If you are a sportsman and would like the errors of your article made public for the benefit of the Indian peoples whoin it professes to champion, you will, I think, permit these lines to appear in the Spectator.

Mental outlooks on India, both new and old, are but waves of thought surging round three rocks. One rock is the British government of India.
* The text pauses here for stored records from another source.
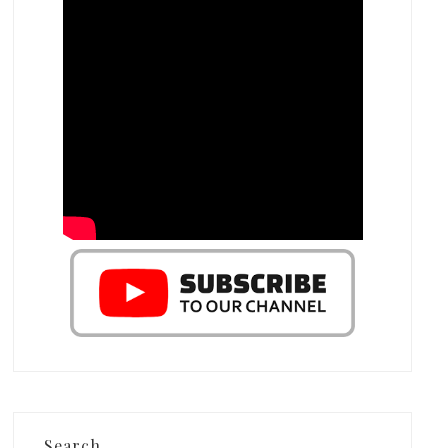
Search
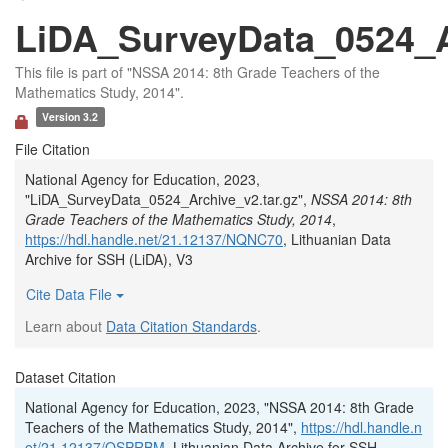
LiDA_SurveyData_0524_Ar
This file is part of "NSSA 2014: 8th Grade Teachers of the
Mathematics Study, 2014".
Version 3.2
File Citation
National Agency for Education, 2023,
"LiDA_SurveyData_0524_Archive_v2.tar.gz",
NSSA 2014: 8th
Grade Teachers of the Mathematics Study, 2014
,
https://hdl.handle.net/21.12137/NQNC70
, Lithuanian Data
Archive for SSH (LiDA), V3
Cite Data File
Learn about
Data Citation Standards
.
Dataset Citation
National Agency for Education, 2023, "NSSA 2014: 8th Grade
Teachers of the Mathematics Study, 2014",
https://hdl.handle.n
et/21.12137/OSPRBM
, Lithuanian Data Archive for SSH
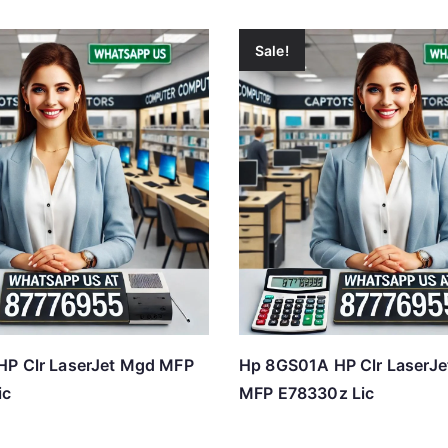
Sale!
HP Clr LaserJet Mgd MFP
Hp 8GS01A HP Clr LaserJe
ic
MFP E78330z Lic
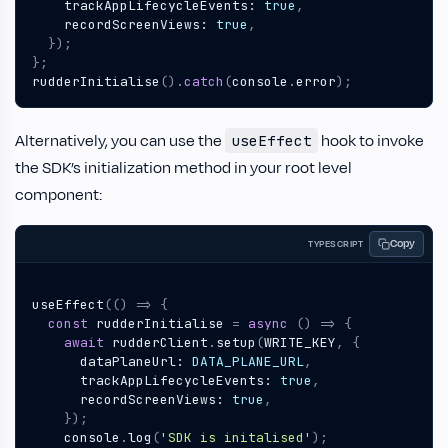
trackAppLifecycleEvents
: 
true
,
recordScreenViews
: 
true
,
});
};
rudderInitialise
().
catch
(
console
.
error
);
Alternatively, you can use the
hook to invoke
useEffect
the SDK’s initialization method in your root level
component:
Copy
TYPESCRIPT
useEffect
(()
=>
{
const
rudderInitialise
=
async
()
=>
{
await
rudderClient
.
setup
(
WRITE_KEY
,
{
dataPlaneUrl
: 
DATA_PLANE_URL
,
trackAppLifecycleEvents
: 
true
,
recordScreenViews
: 
true
,
});
console
.
log
(
'SDK is initalised'
);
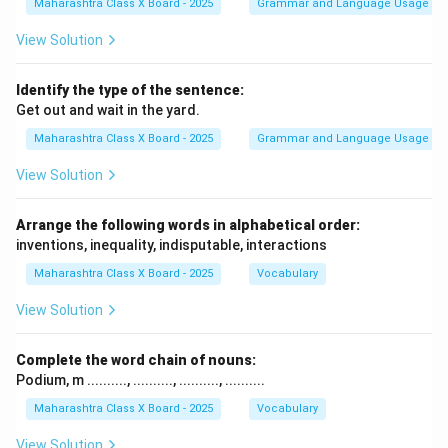
Maharashtra Class X Board - 2025
Grammar and Language Usage
View Solution
Identify the type of the sentence:
Get out and wait in the yard.
Maharashtra Class X Board - 2025
Grammar and Language Usage
View Solution
Arrange the following words in alphabetical order:
inventions, inequality, indisputable, interactions
Maharashtra Class X Board - 2025
Vocabulary
View Solution
Complete the word chain of nouns:
Podium, m .........., .........., .........., ..........
Maharashtra Class X Board - 2025
Vocabulary
View Solution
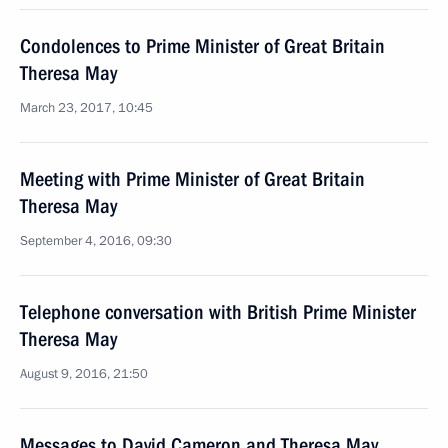
Condolences to Prime Minister of Great Britain
Theresa May
March 23, 2017, 10:45
Meeting with Prime Minister of Great Britain
Theresa May
September 4, 2016, 09:30
Telephone conversation with British Prime Minister
Theresa May
August 9, 2016, 21:50
Messages to David Cameron and Theresa May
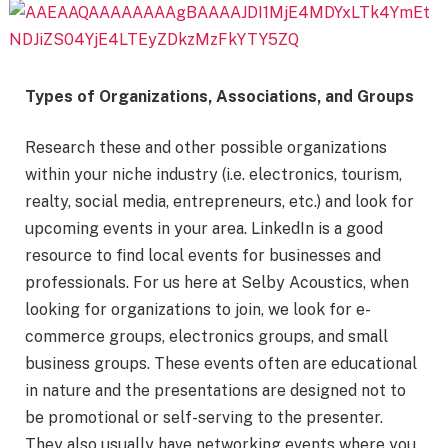
Types of Organizations, Associations, and Groups
Research these and other possible organizations
within your niche industry (i.e. electronics, tourism,
realty, social media, entrepreneurs, etc.) and look for
upcoming events in your area. LinkedIn is a good
resource to find local events for businesses and
professionals. For us here at Selby Acoustics, when
looking for organizations to join, we look for e-
commerce groups, electronics groups, and small
business groups. These events often are educational
in nature and the presentations are designed not to
be promotional or self-serving to the presenter.
They also usually have networking events where you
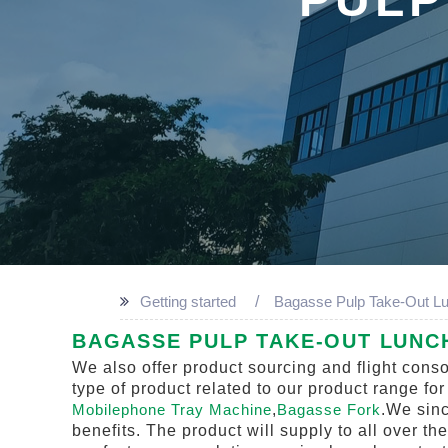
Getting started
Bagasse Pulp Take-Out L
BAGASSE PULP TAKE-OUT LUNC
We also offer product sourcing and flight cons
type of product related to our product range fo
Mobilephone Tray Machine
,
Bagasse Fork
.We sinc
benefits. The product will supply to all over t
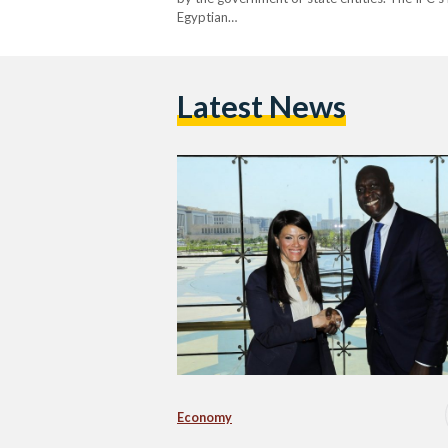
Egyptian…
Latest News
Economy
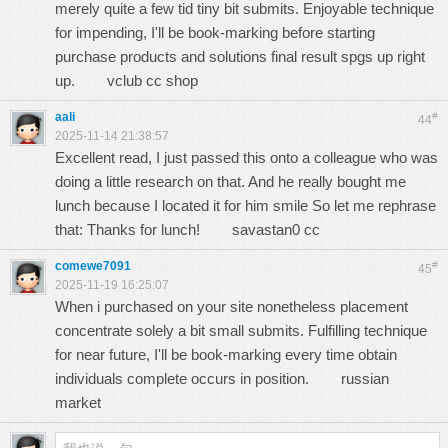
merely quite a few tid tiny bit submits. Enjoyable technique
for impending, I'll be book-marking before starting
purchase products and solutions final result spgs up right
up.
vclub cc shop
aali
#
44
2025-11-14 21:38:57
Excellent read, I just passed this onto a colleague who was
doing a little research on that. And he really bought me
lunch because I located it for him smile So let me rephrase
that: Thanks for lunch!
savastan0 cc
comewe7091
#
45
2025-11-19 16:25:07
When i purchased on your site nonetheless placement
concentrate solely a bit small submits. Fulfilling technique
for near future, I'll be book-marking every time obtain
individuals complete occurs in position.
russian
market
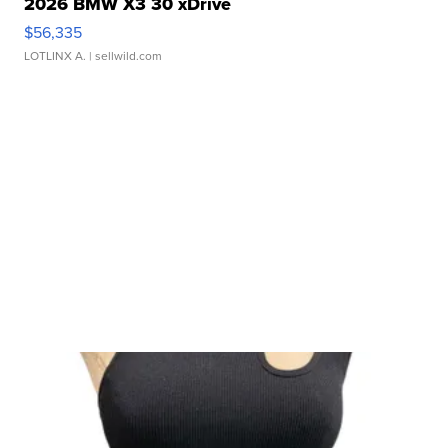
2026 BMW X3 30 xDrive
$56,335
LOTLINX A.
| sellwild.com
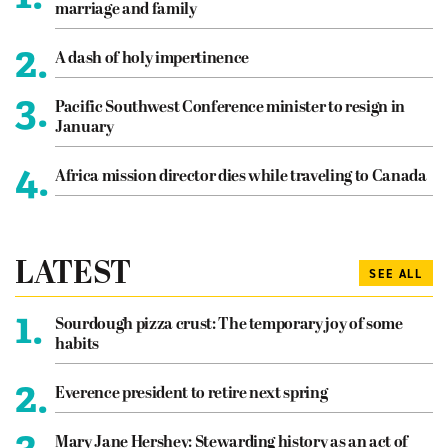
marriage and family
2.
A dash of holy impertinence
3.
Pacific Southwest Conference minister to resign in
January
4.
Africa mission director dies while traveling to Canada
LATEST
SEE ALL
1.
Sourdough pizza crust: The temporary joy of some
habits
2.
Everence president to retire next spring
3.
Mary Jane Hershey: Stewarding history as an act of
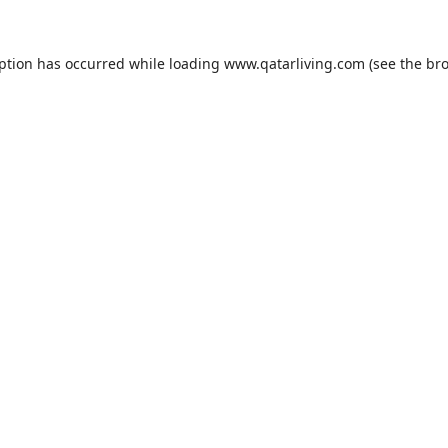
eption has occurred while loading
www.qatarliving.com
(see the
bro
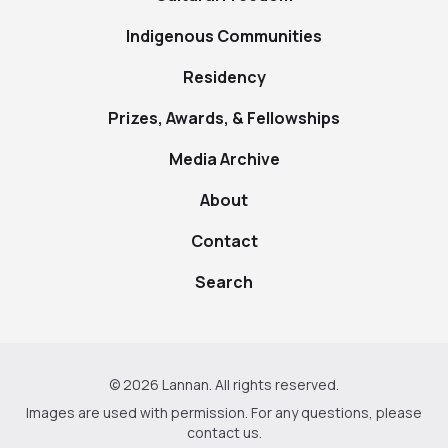
Indigenous Communities
Residency
Prizes, Awards, & Fellowships
Media Archive
About
Contact
Search
© 2026 Lannan. All rights reserved.
Images are used with permission. For any questions, please
contact us
.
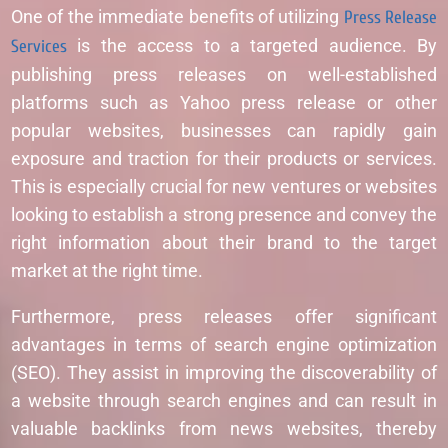
One of the immediate benefits of utilizing
Press Release
Services
is the access to a targeted audience. By
publishing press releases on well-established
platforms such as Yahoo press release or other
popular websites, businesses can rapidly gain
exposure and traction for their products or services.
This is especially crucial for new ventures or websites
looking to establish a strong presence and convey the
right information about their brand to the target
market at the right time.
Furthermore, press releases offer significant
advantages in terms of search engine optimization
(SEO). They assist in improving the discoverability of
a website through search engines and can result in
valuable backlinks from news websites, thereby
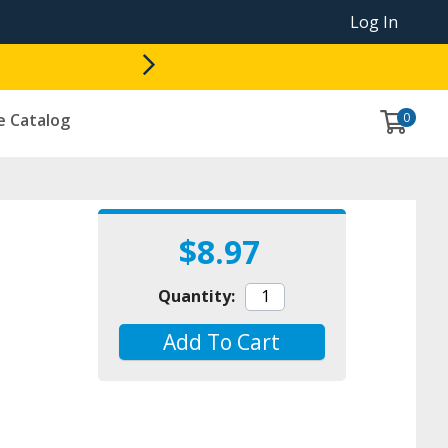
Log In
0
e Catalog
$8.97
Quantity:
Add To Cart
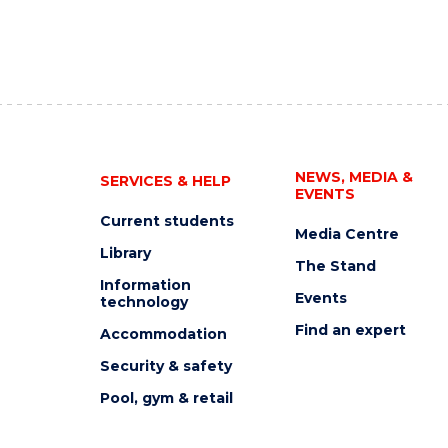
NEWS, MEDIA &
SERVICES & HELP
EVENTS
Current students
Media Centre
Library
The Stand
Information
Events
technology
Find an expert
Accommodation
Security & safety
Pool, gym & retail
Another is the so-called politician, and the third is the wishes of the Indian people.

I ask you, Sir, as a supporter of the British Constitution and our ideas of justice, which of the three should receive the most consideration in a " new Mental Outlook " ? Your answer, one hopes, will be unreservedly " the wishes of the Indian people."

So I will now direct the " new mental outlook " towards some of the many misconceptions likely to deceive the public and electorate of Great Britain.

1. The article states : " But Great Britain must remember that a solemn pledge has been given that responsible govern- ment is to be the goal " and that " India is to be an equal."

I ask the writer what he considers to be " responsible government " and in what way our present administration falls short of the term and requires a new " outlook" ?

Having lived for a quarter of a century in India, north, south, east and west, and mixed intimately with those who do represent the vast bulk of the peoples of India, I can assure your writer that it is the wish of the Indian country folk to be left alone to live in peace under the administration of justice evolved since the days of the Mutiny ; and that they have, and always will have, a supreme contempt for the integrity of any magistrate who is not an English gentleman.

When a leopard can change his spots will be time enough for a new mental outlook on this fundamental matter.

2. A further utterance we fmd in your article : " But if we can assure Indian Nationalists that an increasing number of Englishmen see their point of view and are genuinely anxious to advance the welfare of India by every means in their power."

Who, Sir, are the Indian Nationalists ? India is no more one nation than Europe is one nation.

The Indian peoples do not want to be a nation. They want to live in peace and comfort as they have done in the past and they look to the present administration to help them to this end by suppressing those misguided and unscrupulous agitators and so-called politicians who try to foist new mental outlooks on the electorate of Great Britain to the misery of the Indian peoples.—I am, Sir, &c., HIRED ASSASSIN.